Polizeimeldungen für Hof / München / Berlin / Hamburg / Dresden / Frankfurt a.M., 18.11.2024: Schmieröl als Dieselkraftstoff verkauft.
Erstellt von Team Datenjournalismus
18.11.2024 10.37
Schmieröl als Dieselkraftstoff verkauft.
Hof / München / Berlin / Hamburg / Dresden / Frankfurt a.M. (ots) -
Sieben Haftbefehle vollstreckt, Steuerschaden in Millionenhöhe aufgedeckt.
Bundesweite Durchsuchungen von Wohn- und Geschäftsräumen.

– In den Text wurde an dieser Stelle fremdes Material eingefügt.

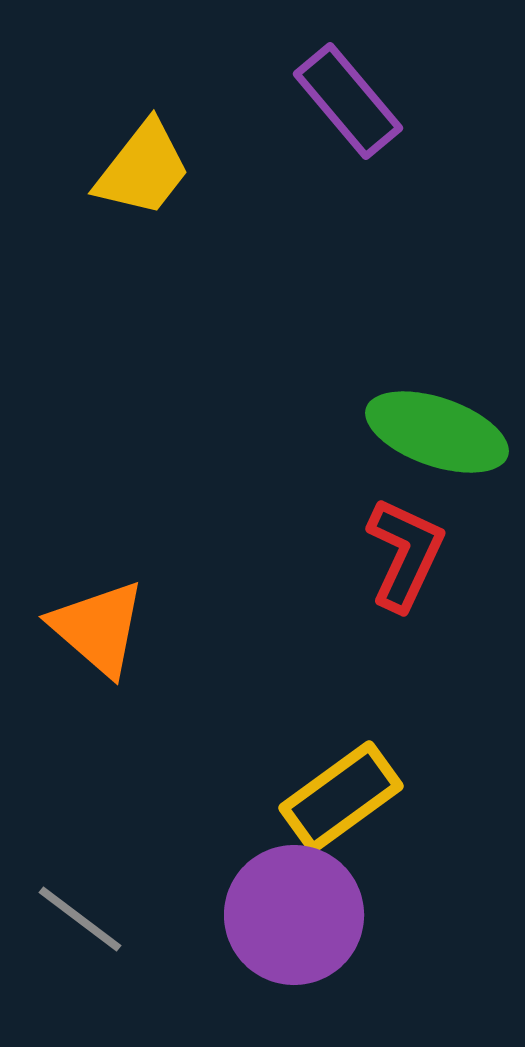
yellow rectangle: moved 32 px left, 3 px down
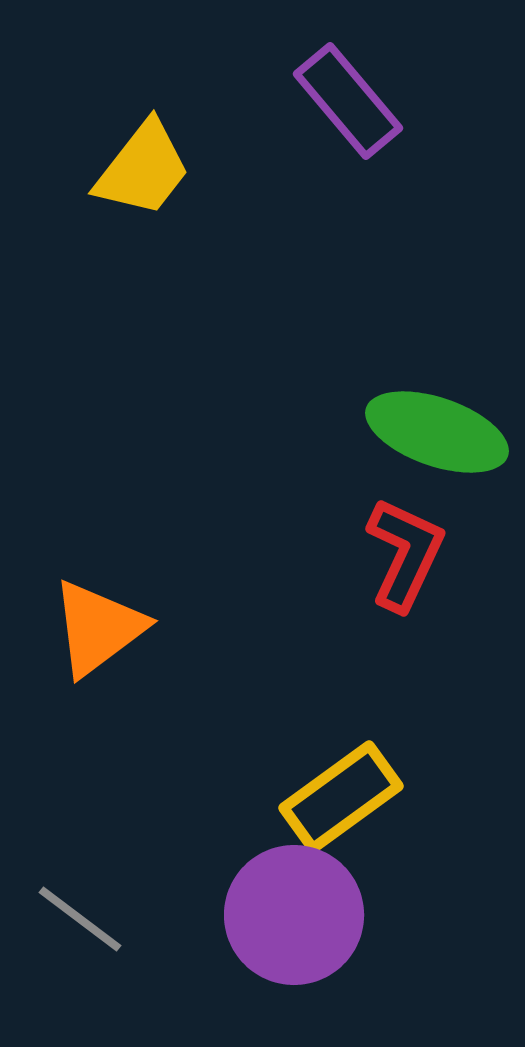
orange triangle: rotated 42 degrees clockwise
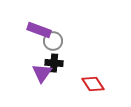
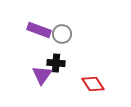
gray circle: moved 9 px right, 7 px up
black cross: moved 2 px right
purple triangle: moved 2 px down
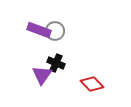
gray circle: moved 7 px left, 3 px up
black cross: rotated 18 degrees clockwise
red diamond: moved 1 px left; rotated 10 degrees counterclockwise
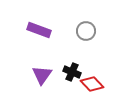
gray circle: moved 31 px right
black cross: moved 16 px right, 9 px down
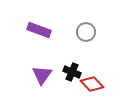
gray circle: moved 1 px down
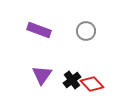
gray circle: moved 1 px up
black cross: moved 8 px down; rotated 30 degrees clockwise
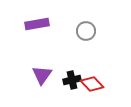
purple rectangle: moved 2 px left, 6 px up; rotated 30 degrees counterclockwise
black cross: rotated 24 degrees clockwise
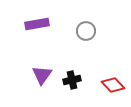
red diamond: moved 21 px right, 1 px down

- Pressemitteilung ergeht nach derzeitigem Stand des Ermittlungsverfahrens -
Weil über 37 Millionen Liter Schmieröl im Wert von rund 52 Millionen Euro zweckwidrig und unversteuert als Dieselkraftstoff an Gewerbekunden und über Tankstellen an Endverbraucher im Bundesgebiet verkauft worden sein sollen, durchsuchten vergangenen Donnerstag, den 14.11.24, rund 230 Zollfahnderinnen und Zollfahnder im Auftrag der Staatsanwaltschaft Hof bundesweit an 32 Standorten Wohn- und Geschäftsräume.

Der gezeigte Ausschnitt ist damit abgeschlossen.